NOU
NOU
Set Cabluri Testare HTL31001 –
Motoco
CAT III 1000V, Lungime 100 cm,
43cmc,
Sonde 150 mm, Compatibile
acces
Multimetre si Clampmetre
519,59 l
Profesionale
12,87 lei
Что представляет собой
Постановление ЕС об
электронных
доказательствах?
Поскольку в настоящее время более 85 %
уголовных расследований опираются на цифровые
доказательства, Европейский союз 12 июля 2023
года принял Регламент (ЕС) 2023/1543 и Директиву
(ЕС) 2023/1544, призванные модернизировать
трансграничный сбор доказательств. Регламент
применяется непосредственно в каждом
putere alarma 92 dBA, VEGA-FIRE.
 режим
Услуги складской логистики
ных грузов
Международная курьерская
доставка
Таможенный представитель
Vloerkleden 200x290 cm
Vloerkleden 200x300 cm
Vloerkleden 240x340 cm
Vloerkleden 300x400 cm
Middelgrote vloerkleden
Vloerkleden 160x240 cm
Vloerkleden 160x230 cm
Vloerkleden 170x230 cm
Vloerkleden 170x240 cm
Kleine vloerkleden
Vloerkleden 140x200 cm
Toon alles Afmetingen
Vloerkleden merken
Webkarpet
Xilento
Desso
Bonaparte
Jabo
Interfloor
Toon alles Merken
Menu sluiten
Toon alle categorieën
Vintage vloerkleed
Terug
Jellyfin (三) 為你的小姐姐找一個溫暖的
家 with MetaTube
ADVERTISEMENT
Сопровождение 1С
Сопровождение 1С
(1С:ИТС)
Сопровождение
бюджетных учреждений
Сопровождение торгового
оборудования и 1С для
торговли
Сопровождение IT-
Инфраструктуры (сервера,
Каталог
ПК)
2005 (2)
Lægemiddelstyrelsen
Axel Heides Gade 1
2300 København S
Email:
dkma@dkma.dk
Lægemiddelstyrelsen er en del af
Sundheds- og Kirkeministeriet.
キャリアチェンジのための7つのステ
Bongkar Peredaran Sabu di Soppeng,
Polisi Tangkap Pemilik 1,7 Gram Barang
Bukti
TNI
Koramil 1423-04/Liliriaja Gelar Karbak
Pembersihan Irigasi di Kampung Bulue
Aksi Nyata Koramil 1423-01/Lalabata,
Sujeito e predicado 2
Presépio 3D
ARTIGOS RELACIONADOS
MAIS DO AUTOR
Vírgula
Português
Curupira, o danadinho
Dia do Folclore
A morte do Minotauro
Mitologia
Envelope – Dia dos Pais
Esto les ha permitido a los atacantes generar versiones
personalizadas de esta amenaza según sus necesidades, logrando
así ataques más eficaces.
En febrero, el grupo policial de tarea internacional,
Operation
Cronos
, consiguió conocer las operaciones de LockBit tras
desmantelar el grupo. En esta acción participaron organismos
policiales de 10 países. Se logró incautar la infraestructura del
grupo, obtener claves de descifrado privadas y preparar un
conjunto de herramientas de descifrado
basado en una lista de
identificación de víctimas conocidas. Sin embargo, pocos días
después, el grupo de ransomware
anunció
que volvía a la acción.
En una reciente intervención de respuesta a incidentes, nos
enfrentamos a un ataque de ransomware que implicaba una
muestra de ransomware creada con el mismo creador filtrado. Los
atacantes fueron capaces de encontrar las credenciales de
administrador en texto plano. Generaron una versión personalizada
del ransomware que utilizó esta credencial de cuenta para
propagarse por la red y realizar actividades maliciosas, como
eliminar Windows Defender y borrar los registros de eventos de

* [Work task]: Express the lines of the listing as a JSON list of strings, one string per line with blank lines left out, starting at the very first line and ending at the line that contains "Koramil 1423-04/Liliriaja Gelar Karbak".

* [Result]:
[
  "NOU",
  "NOU",
  "Set Cabluri Testare HTL31001 –",
  "Motoco",
  "CAT III 1000V, Lungime 100 cm,",
  "43cmc,",
  "Sonde 150 mm, Compatibile",
  "acces",
  "Multimetre si Clampmetre",
  "519,59 l",
  "Profesionale",
  "12,87 lei",
  "Что представляет собой",
  "Постановление ЕС об",
  "электронных",
  "доказательствах?",
  "Поскольку в настоящее время более 85 %",
  "уголовных расследований опираются на цифровые",
  "доказательства, Европейский союз 12 июля 2023",
  "года принял Регламент (ЕС) 2023/1543 и Директиву",
  "(ЕС) 2023/1544, призванные модернизировать",
  "трансграничный сбор доказательств. Регламент",
  "применяется непосредственно в каждом",
  "putere alarma 92 dBA, VEGA-FIRE.",
  " режим",
  "Услуги складской логистики",
  "ных грузов",
  "Международная курьерская",
  "доставка",
  "Таможенный представитель",
  "Vloerkleden 200x290 cm",
  "Vloerkleden 200x300 cm",
  "Vloerkleden 240x340 cm",
  "Vloerkleden 300x400 cm",
  "Middelgrote vloerkleden",
  "Vloerkleden 160x240 cm",
  "Vloerkleden 160x230 cm",
  "Vloerkleden 170x230 cm",
  "Vloerkleden 170x240 cm",
  "Kleine vloerkleden",
  "Vloerkleden 140x200 cm",
  "Toon alles Afmetingen",
  "Vloerkleden merken",
  "Webkarpet",
  "Xilento",
  "Desso",
  "Bonaparte",
  "Jabo",
  "Interfloor",
  "Toon alles Merken",
  "Menu sluiten",
  "Toon alle categorieën",
  "Vintage vloerkleed",
  "Terug",
  "Jellyfin (三) 為你的小姐姐找一個溫暖的",
  "家 with MetaTube",
  "ADVERTISEMENT",
  "Сопровождение 1С",
  "Сопровождение 1С",
  "(1С:ИТС)",
  "Сопровождение",
  "бюджетных учреждений",
  "Сопровождение торгового",
  "оборудования и 1С для",
  "торговли",
  "Сопровождение IT-",
  "Инфраструктуры (сервера,",
  "Каталог",
  "ПК)",
  "2005 (2)",
  "Lægemiddelstyrelsen",
  "Axel Heides Gade 1",
  "2300 København S",
  "Email:",
  "dkma@dkma.dk",
  "Lægemiddelstyrelsen er en del af",
  "Sundheds- og Kirkeministeriet.",
  "キャリアチェンジのための7つのステ",
  "Bongkar Peredaran Sabu di Soppeng,",
  "Polisi Tangkap Pemilik 1,7 Gram Barang",
  "Bukti",
  "TNI",
  "Koramil 1423-04/Liliriaja Gelar Karbak"
]